An ophthalmologist who specialises in eye diseases and cataract surgery, and a Senior Research Fellow at the Centre for Eye Research Australia, Amy felt very supported by Wesley in pursuing her career pathway. ‘As a girl who was passionate about sciences and maths, I was always encouraged to follow those interests, and this led to me doing two maths and two sciences in Year 12. I loved that I was challenged to ask questions and supported as I found my path,’ Amy says.

The real-world rewards that Amy has gained in pursuing her passions in STEM are very tangible. ‘I love that my job can help people see again. They can continue working and look into the faces of the people they love. There’s really no greater high from a professional standpoint for me.’

Dr Julian Druce in a hazmat suit holding samples
Dr Julian Druce (OW1982), Head of the Virus Identification Laboratory at the Peter Doherty Institute for Infection and Immunity, made a crucial breakthrough in global efforts to develop a vaccine for COVID-19. Photo courtesy the Doherty Institute
Finding a coronavirus vaccine

Like Dr Finkel, Dr Julian Druce (OW1982), Head of the Virus Identification Laboratory at the Peter Doherty Institute for Infection and Immunity, is working at the STEM coalface and making a real-world difference. Dr Druce made world headlines in late January when he successfully grew the novel coronavirus (now named SARS-CoV-2) from a patient sample – a crucial breakthrough in helping medical scientists accurately diagnose and develop a vaccine and medicines to combat the disease.

After graduating from Wesley, Julian studied at Monash University, completing a Master of Science and PhD in Virology. Among his other professional experiences, he conducted a four-year AusAid-funded teaching and mentor program in Vietnam for improving the diagnosis and detection of avian influenza virus and other respiratory viruses, before joining the Doherty Institute. Jointly operated by the University of Melbourne and the Royal Melbourne Hospital, the Institute is a $210 million facility bringing together hundreds of scientists from different areas – research, diagnostics, teaching, medicine and public health – to collaborate in the fight against infectious diseases: STEM writ large in a professional context.

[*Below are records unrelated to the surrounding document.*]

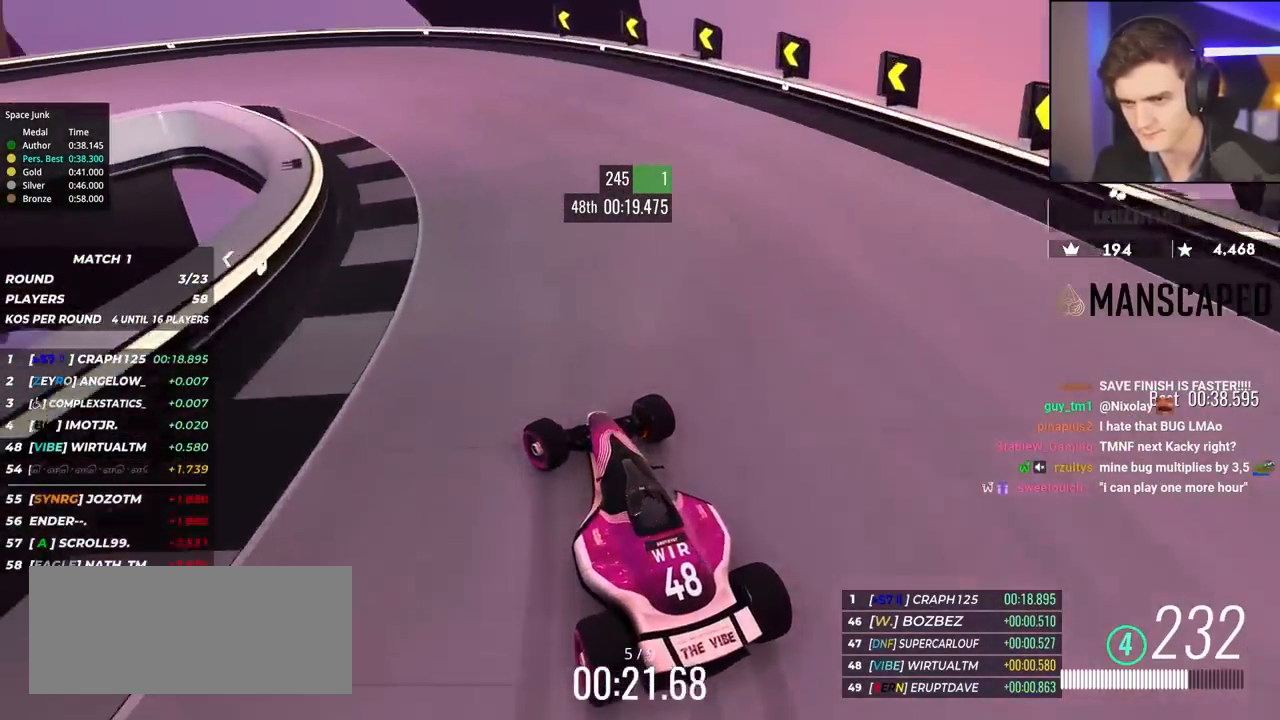
{"keys": ["left", "up"], "events": [[17, "up", "up"], [84, "up", "down"]]}
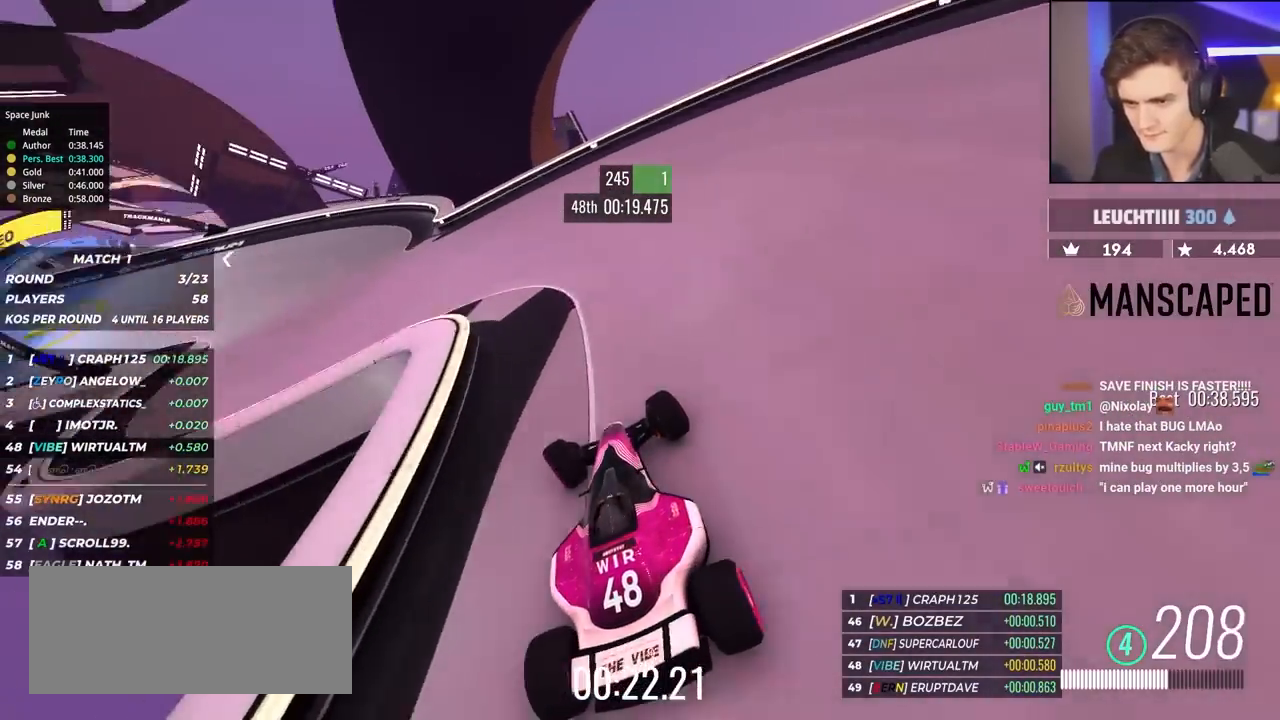
{"keys": ["left", "up"], "events": []}
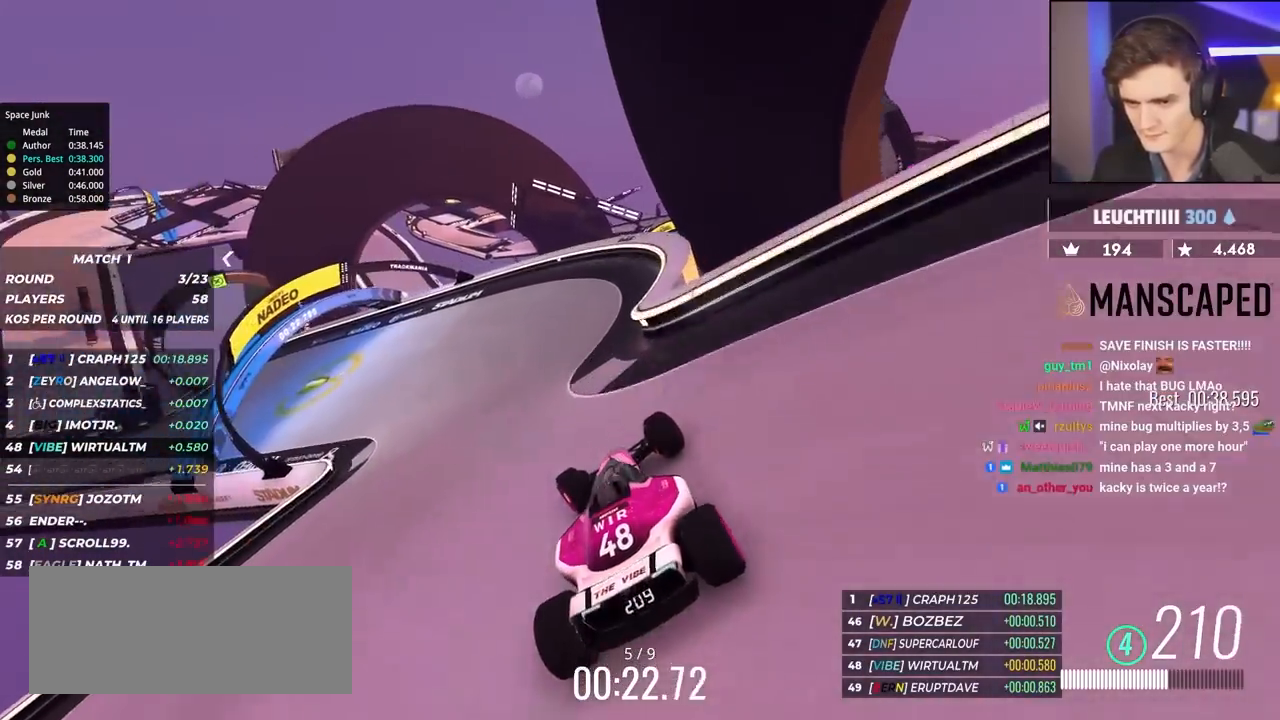
{"keys": ["left", "up"], "events": []}
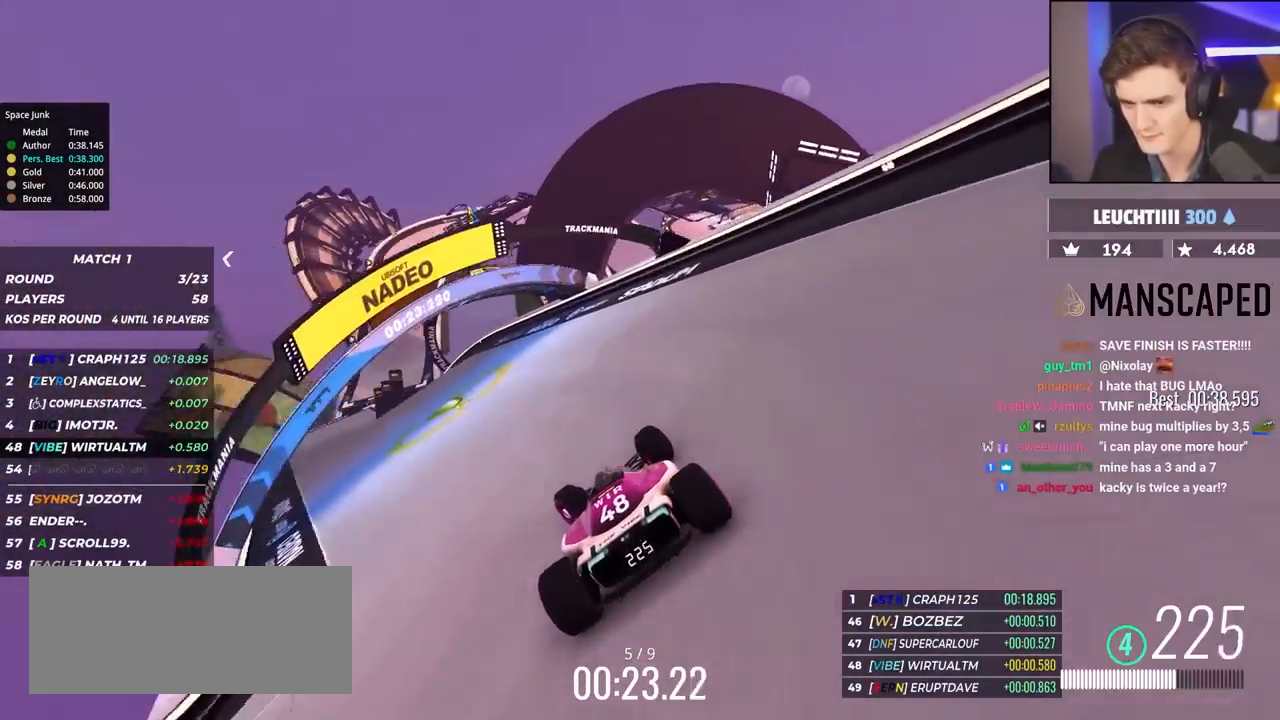
{"keys": ["up"], "events": [[467, "left", "up"]]}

The first case of SARS-CoV-2 in Australia was diagnosed at 2am on Saturday, 25 January; just two days later, Julian had the virus growing in culture. Speaking later, Dr Mike Catton, Deputy Director of the Doherty Institute, said, ‘How pleased we are to have been able to grow this virus in a very short space of time, directly from a patient sample. That’s an art, and Julian is the artist.’ Needless to say, collaborating with the global community was foremost in their minds. ‘We’ve moved immediately to share this with our international colleagues,’ he said.

From Junior, Middle and Senior Schools, to university and beyond, our students are going out into the world equipped for many opportunities – and the contributions they can make by engaging in their subject passions and using their STEM skills are limitless. As Dr Finkel maintains, it’s developing the deep content knowledge and expertise in a specific discipline and developing the problem-solving, collaboration, creativity and critical-thinking skills that are at the heart of STEM that will provide our students with the agency necessary to thrive in a changing world.

And maybe, like Zeb Nicholls, Amy Cohn and Julian Druce before them, they’ll be there helping address some big questions being asked about our daily lives, or even the future of our planet.

Paul Munn is the Editor of Wesley’s community magazine, Lion, in which this article first appeared.